Memory management in vector is also something that can take a lot of time, especially with large vectors, since every time the vector's size is doubled all the elements have to be moved. You can use the reserve method of vector to reserve exactly enough space for the vectors in the newly created nodes, so they need not increase dynamically as new stuff is added with push_back.
And if you absolutely need the best performance, you should use lower level code, doing away with vector and reserving plain arrays instead. Nth element or 'selection' algorithms are readily available and not too hard to write yourself: http://en.wikipedia.org/wiki/Selection_algorithm
Some hints on optimizing the kd-tree:
Use a linear time median finding algorithm, such as QuickSelect.
Avoid actually using "node" objects. You can store whole tree using the points only, with ZERO additional information. Essentially by just sorting an array of objects. The root node will then be in the middle. A rearrangement that puts the root first, then uses a heap layout will likely be nicer to the CPU memory cache on query time, but more tricky to build.
Not really an answer to your questions, but I would highly recommend the forum at http://ompf.org/forum/
They have some great discussions over there for fast kd-tree constructions in various contexts. Perhaps you'll find some inspiration over there.
Edit:
The OMPF forums have since gone down, although a direct replacement is currently available at http://ompf2.com/
Your first culprit is sorting to find the median.

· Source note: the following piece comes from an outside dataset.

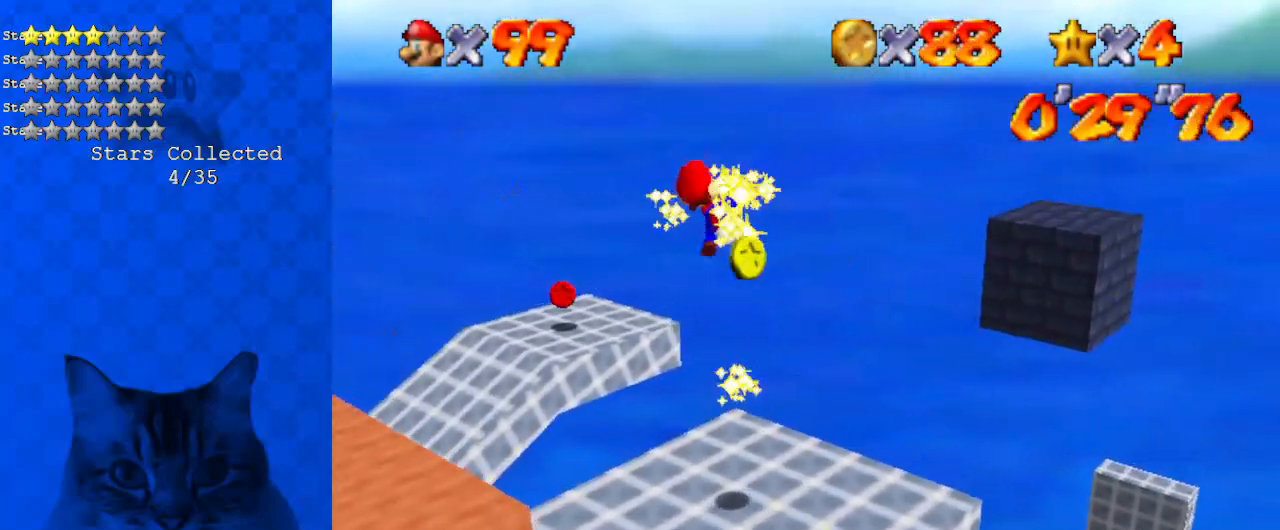
{"keys": ["shift", "up"], "events": [[33, "shift", "up"], [100, "right", "up"], [200, "left", "down"], [267, "left", "up"], [267, "right", "down"], [401, "right", "up"], [501, "shift", "down"]]}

This is almost always the bottleneck for K-d tree construction, and using more efficient algorithms here will really pay off.
However, you're also constructing a pair of variable-sized vectors each time you split and transferring elements to them.
Here I recommend the good ol' singly-linked list. The beauty of the linked list is that you can transfer elements from parent to child by simply changing next pointers to point at the child's root pointer instead of the parent's.
That means no heap overhead whatsoever during construction to transfer elements from parent nodes to child nodes, only to aggregate the initial list of elements to insert to the root. That should do wonders as well, but if you want even faster, you can use a fixed allocator to efficiently allocate nodes for the linked list (as well as for the tree) and with better contiguity/cache hits.
Last but not least, if you're involved in intensive computing tasks that call for K-d trees, you need a profiler. Measure your code and you'll see exactly what lies at the culprit, and with exact time distributions.